Thursday, April 29, 2010

Friday The 13th Part VII: The New Blood


Once you're this far into a series, you have to do something to reward people for their loyalty, devotion, or lack of other things to do. Part VI of the series, Jason Lives gets points for effort for injecting some humour into its stagnating formula of the dispensation of horny teenagers. Then The New Blood comes out and it's all back to the same nonsense. Despite throwing in the unbelievable-even-in-a-series-where-a-dead-guy-won't-stay-dead concept of a telekinetic protagonist, the movie features a tired story, disappointing violence, and embarrassing attempts to cover these other elements up.

By this point, we know that nearly everyone we meet in the movie, except usually the lead and their love interest, is going to die. Unfortunately, the form of slasher films (as well as their continued sequelification) seemingly insists on the bad guy either winning or losing before coming back for one final scare before the credits roll. We know the formula and so do the film-makers. Somewhere along the line, however, Freddy, Jason, Michael, Jigsaw, and company stopped being bad guys, and "horror" films became a study of the inventiveness of how our beloved characters would go about dispatching their prey. The New Blood is a perfect example of this. The only characters I felt anything for irritated me enough that I was somehow more apathetic when they were killed. The movie doesn't bother building sympathy for anyone because everyone knows that they're going to die anyway. Nowadays, what makes a character in a slasher flick really stand out is that you don't want to see them die (see Aaron Yoo's character, Chewie, in the remake of the original). Without such characters, the film's enjoyableness hinges on the morally reprehensible originality of its kills. And, for The New Blood, that flops too.

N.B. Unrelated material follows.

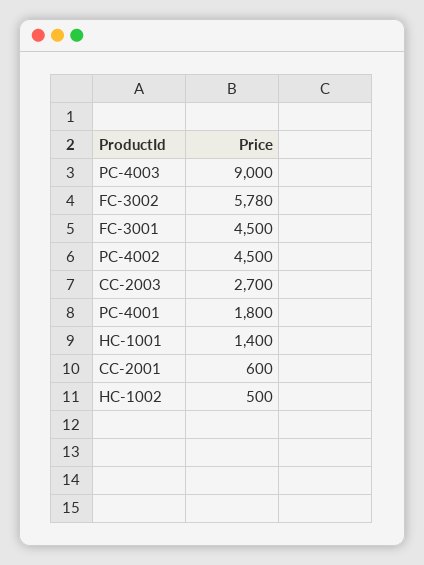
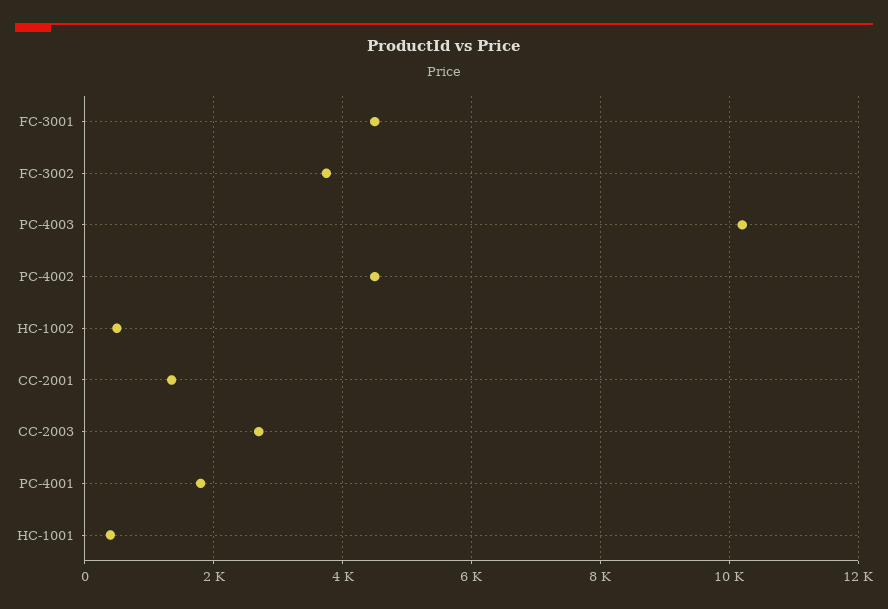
PC-4003: 9000 -> 10200
FC-3002: 5780 -> 3800
HC-1001: 1400 -> 400
CC-2001: 600 -> 1400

The second worst thing that happened to this movie (the first being that someone decided to make it) was the process it went through in earning its rating. Based on what I've read on imdb and wikipedia, the original cut of the film was much more brutal in its violence. In going through the painstaking process of sanitizing the film to earn a marketable R-rating, pretty much any scene that would have salvaged the movie (at least to those bloodthirsy folks who get pleasure out of watching somebody be stabbed in the eye with a party whistle and having blood and other viscera spewing out of its horn) was cut or trimmed. Reading the list of deleted scenes allows you the ability to visual what those kills would have looked like, leaving you to imagine what the movie should have looked like.

In case I am not getting across the point of how little I enjoyed most of this movie, after about halfway through, I had to switch the audio track over to the director's commentary in order to remind myself that people willingly participated in its creation. It's not until the last ten minutes, when the aforementioned telekinetic girl finally has her showdown with Jason that the movie becomes watchable. Here, the psychic stuff becomes temporarily forgivable, the thrills are a bit more legitimate, Jason's face is revealed to disturbing results. Oh, and there's a huge explosion. But alas, the momentum can't hold, and the climax ends with one of the stupidest "twists" I have ever seen. Cue protagonist and love interest being rolled away in an ambulance, roll credits, and there you have it: a movie that seemingly exists as a warning to other series about what happens when your franchise suffers from a sequel-abuse problem.